Pourquoi une telle assemblée faite par le conseil? Pourquoi ne pas s'être contenté des assemblées publiques ordinaires, requises par la loi? Il ne semble pourtant pas y avoir de contestation. Ce n'est pas une obligation, selon les lois qui régissent nos villes, de tenir une telle assemblée non plus.

Le respect. Voilà la raison, le respect de la population. Le respect de la démocratie. On n'engage pas une population dans des projets grandioses sans la consulter d'abord, particulièrement lorsqu'on l'endette, particulièrement lorsque le projet n'a pas été un enjeu électoral aux dernières élections. Un conseil qui a des projets sérieux n'a pas peur de les présenter à sa population AVANT de les réaliser.

Pendant qu'à Waterloo, du côté éthique à tout le moins, on vise le sommet, à Granby nous reculons. Il y a une dame à Granby, Mme Sylvie Brodeur, qui fait un travail exceptionnel en remettant en question la façon de faire de nos conseils municipaux qui abusent de la souplesse que leur offre la loi. Le 6 septembre dernier, elle demanda en séance publique, au maire de Granby Richard Goulet, ce qu'est la transparence selon lui.

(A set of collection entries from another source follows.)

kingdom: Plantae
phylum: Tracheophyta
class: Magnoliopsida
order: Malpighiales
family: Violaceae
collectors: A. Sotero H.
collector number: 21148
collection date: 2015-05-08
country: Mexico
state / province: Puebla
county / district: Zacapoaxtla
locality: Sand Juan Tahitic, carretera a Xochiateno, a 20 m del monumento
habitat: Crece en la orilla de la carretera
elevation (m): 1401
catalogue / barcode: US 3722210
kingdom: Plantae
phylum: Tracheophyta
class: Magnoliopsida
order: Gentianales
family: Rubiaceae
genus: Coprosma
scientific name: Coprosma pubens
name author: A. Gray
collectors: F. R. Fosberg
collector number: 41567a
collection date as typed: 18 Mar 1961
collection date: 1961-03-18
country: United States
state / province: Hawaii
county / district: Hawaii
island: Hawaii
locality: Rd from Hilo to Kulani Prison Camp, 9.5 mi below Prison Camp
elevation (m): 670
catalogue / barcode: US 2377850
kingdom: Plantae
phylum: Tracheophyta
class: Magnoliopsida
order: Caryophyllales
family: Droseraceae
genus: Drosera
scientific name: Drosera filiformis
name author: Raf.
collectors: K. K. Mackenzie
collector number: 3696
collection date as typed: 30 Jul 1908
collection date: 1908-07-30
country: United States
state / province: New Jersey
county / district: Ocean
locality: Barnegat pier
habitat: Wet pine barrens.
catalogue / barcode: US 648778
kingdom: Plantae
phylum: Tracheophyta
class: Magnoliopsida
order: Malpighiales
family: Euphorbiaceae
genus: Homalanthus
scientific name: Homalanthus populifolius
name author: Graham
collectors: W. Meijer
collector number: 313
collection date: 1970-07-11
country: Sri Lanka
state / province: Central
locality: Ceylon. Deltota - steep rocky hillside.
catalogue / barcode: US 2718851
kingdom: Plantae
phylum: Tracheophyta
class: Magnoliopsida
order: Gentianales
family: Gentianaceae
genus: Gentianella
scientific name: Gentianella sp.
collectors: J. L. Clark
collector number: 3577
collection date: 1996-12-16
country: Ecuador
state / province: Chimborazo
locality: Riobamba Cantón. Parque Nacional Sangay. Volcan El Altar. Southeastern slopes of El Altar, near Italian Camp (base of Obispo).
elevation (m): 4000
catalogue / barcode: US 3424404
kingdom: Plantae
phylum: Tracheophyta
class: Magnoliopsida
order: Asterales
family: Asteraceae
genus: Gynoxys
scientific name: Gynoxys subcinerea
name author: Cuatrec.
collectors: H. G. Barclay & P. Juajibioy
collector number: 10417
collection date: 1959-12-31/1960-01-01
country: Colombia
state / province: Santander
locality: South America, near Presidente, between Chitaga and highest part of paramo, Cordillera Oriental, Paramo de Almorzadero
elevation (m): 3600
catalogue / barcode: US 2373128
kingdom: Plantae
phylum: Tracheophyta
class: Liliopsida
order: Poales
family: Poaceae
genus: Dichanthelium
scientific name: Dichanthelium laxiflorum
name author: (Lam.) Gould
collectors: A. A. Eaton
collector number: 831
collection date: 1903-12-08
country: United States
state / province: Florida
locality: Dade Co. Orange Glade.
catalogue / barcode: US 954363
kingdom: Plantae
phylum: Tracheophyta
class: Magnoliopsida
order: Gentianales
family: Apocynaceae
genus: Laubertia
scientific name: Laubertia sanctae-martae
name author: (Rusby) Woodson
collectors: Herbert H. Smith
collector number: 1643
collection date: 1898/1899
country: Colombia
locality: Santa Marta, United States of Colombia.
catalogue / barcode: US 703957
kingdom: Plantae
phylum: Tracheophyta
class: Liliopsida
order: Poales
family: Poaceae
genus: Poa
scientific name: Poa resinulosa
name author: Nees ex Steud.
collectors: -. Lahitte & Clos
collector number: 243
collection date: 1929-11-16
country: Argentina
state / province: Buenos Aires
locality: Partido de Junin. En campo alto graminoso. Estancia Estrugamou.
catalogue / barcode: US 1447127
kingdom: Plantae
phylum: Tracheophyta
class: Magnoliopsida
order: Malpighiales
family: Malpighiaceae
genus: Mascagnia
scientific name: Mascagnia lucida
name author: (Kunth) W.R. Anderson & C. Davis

Voici une partie de sa réponse:

«On se pose plein de questions en séances préparatoires. Pis, vous aimeriez être assis dans le siège à côté de nous autres pendant qu'on parle de ça, pis vous pourrez pas le faire Mme Brodeur. Je suis désolé pour vous.

(...)

C'est votre propre jugement qui fait en sorte qu'un moment donné que vous aimez le travail ou pas de votre conseiller ou votre conseillère, pis c'est la même chose pour le maire. Pis une fois aux quatre ans les gens ont le droit de s'exprimer très librement de la façon qui pense que ç'a été administré pendant quatre ans.»

Pourtant, à Waterloo, les citoyens sont «assis dans le siège à côté du conseil» en ce moment. Ils n'ont pas eu besoin de brandir la menace d'un référendum pour avoir ce «privilège».

À Granby, c'est une fois aux 4 ans selon Richard Goulet. Mais êtes-vous au courant du processus de décision fait par votre conseiller? Sur quoi allez-vous baser votre jugement pour voter alors que la majorité des décisions sont prises sans qu'il y ait de discussion publique, sans qu'il y ait de présentation des différents points de vue étudiés? Lorsqu'on nous présente un projet à Granby, il est trop tard, tout est déjà finalisé, il ne sert plus à rien pour un citoyen de parler.

C'est la différence entre viser la moyenne et viser le sommet. Et depuis 6 ans, à Granby, nous régressons vers la moyenne en utilisant des méthodes de gestion dépassées alors que les municipalités avoisinantes (Bromont, St-Alphonse, Canton de Shefford, Waterloo) sont constamment en train d'innover avec des méthodes de gestion améliorées.

Le conseil de Granby a besoin d'un sérieux coup de barre. Et s'il ne le fait pas lui-même, ce sera à la population de le faire pour lui en novembre 2013.